Andrea M. Ghez, professor of Physics & Astronomy at UCLA and the Lauren B. Leichtman & Arthur E. Levine chair in Astrophysics, is one of the world’s leading experts in observational astrophysics and is director of UCLA’s Galactic Center Group. In 2020, she became the fourth woman to be awarded the Nobel Prize in Physics for her independent discovery of a supermassive compact object, now generally recognized to be a black hole in the Milky Way’s galactic center.
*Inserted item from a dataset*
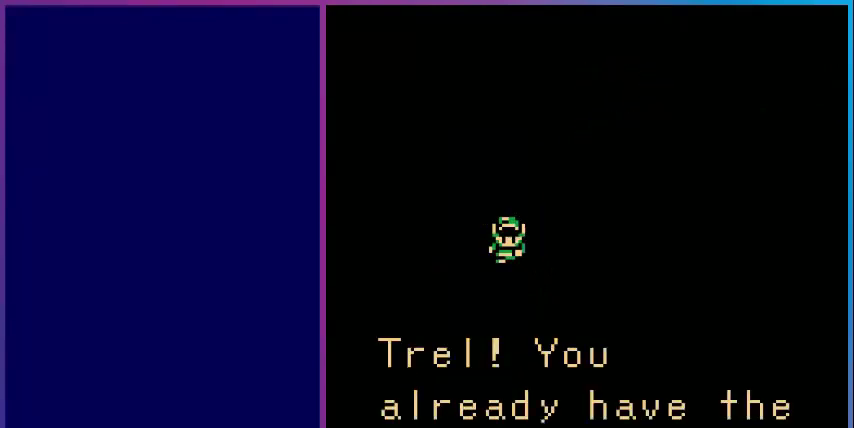
Gameplay with a controller (Nintendo layout); each line is a JSON object with the inputs held at the frame after it. "events" lists button and stick changes between this image and that frame as [ms after this image, input, new state], when the widget could be followed in between. Not read: L3 R3.
{"buttons": [], "events": [[120, "A", "down"], [320, "A", "up"]]}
Her work on the orbits of stars at the center of the Milky Way has opened a new approach to studying black holes, and her group is currently focused on using this approach to understand the physics of gravity near a black hole and the role that black holes play in the formation and evolution of galaxies.

 

Advances in high-resolution imaging technology enabled Professor Ghez’s work and her group continues to work on pushing the frontiers of these technologies forward. She serves on several leadership committees for the W.M. Keck Observatory in Hawaii, which hosts the largest telescopes in the world, and the future Thirty Meter Telescope. Professor Ghez is also very committed to the communication of science to the general public and inspiring young girls to enter the field of science. She earned her B.S. from MIT in 1987 and her Ph.D. from Caltech in 1992 and has been on the faculty at UCLA since 1994. She has won numerous awards, including the Crafoord Prize in Astronomy from the Royal Swedish Academy of Science, where she is the first woman to win this prize in any field.